The fact that all of my problems are in the pre-menstruation stage only complicates things more! I agree 100% with, for example, this feminism 101 post from Shakesville, which says the following:
Let’s put this shit to bed right now: Women don’t lose their minds when they have period-related irritability. It doesn’t lower their ability to reason; it lowers their patience and, hence, tolerance for bullshit. If an issue comes up a lot during “that time of the month,” that doesn’t mean she only cares about it once a month; it means she’s bothered by it all the time and lacks the capacity, once a month, to shove it down and bury it beneath six gulps of willful silence.
That’s true. The things I throw the huge fits about while PMSing are things that bother me all the time. But I also get low-level annoyed with a lot of things that I don’t mind, or even enjoy, when not PMSing, and I am not shy about it. It’s not that insanity is an actual symptom of PMS, but that my other symptoms totally overwhelm even my ability to be civil, so I say a lot of things that I don’t necessarily mean. I have cried over pluperfect subjunctives while PMSing. I do care about proper parallelism! I just, um, don’t usually care that much. And while I definitely don’t think people should ignore what I say under those circumstances, I do think they need to check with me again a few days later to more accurately gauge the degree of annoyance. And yet, that feels… unfeminist. “Don’t mind me, I’m just PMSing! You can ignore this conversation because I’m just a crazy woman made crazy by her crazy woman-hormones!” How do we fight the truly stupid cultural perception as PMS as totally crazy-making while still having room for stories, like mine, in which that is a problem? I mean, it happened when I broke my hand, too; discomfort makes any person irritable. But I’m not always sure that there’s space for me to say, in period conversations, that I am in discomfort, and it does make me irritable, even about things that I don’t really care about, without coming across as some kind of patriarchy-loving troll.
But talking about it anywhere else would be laughable– I mean, if it’s unbearably “grooossss” to talk about a perfectly natural shedding of one’s uterine lining in non-feminist spheres, how much more unbearably gross is the same thing plus poop?
I feel like I should have specific examples, but I don’t, because, (1) I just want to have a general meta-conversation, not call out individuals, (2) I am kind of lazy, and (3) OH GOD THE PMS. I just want to say that we, the feminist blogosphere, need to be careful when we fight this taboo. It’s not acceptable to say that periods are gross and terrible because eww, they come from women’s vaginas. But we need to leave the space for people to say that their periods are gross and terrible because eww, poop everywhere.

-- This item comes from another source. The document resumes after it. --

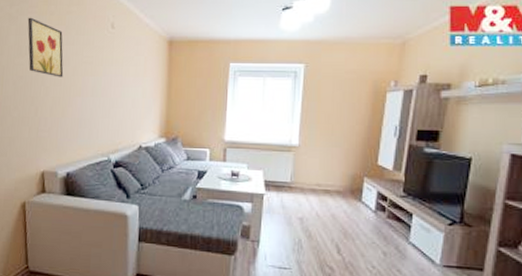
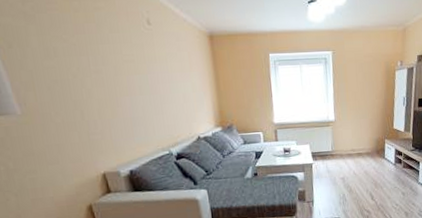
wall art: present [27,17,64,77] -> none [47,15,105,78]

Because man, my period is gross and terrible! If I believed in the gods, I’d promise not to make even vaguely wistful comments about my period days, but since I don’t, I’m just going to chant my new mantra: “$60 a month is not too much to pay.”
Yeah, that’s how much I spend on my Lybrel. After insurance. It is worth every cent. And when we talk about periods, we need to hear from women who love theirs, and women, like me, who want nothing more than for it to all go away.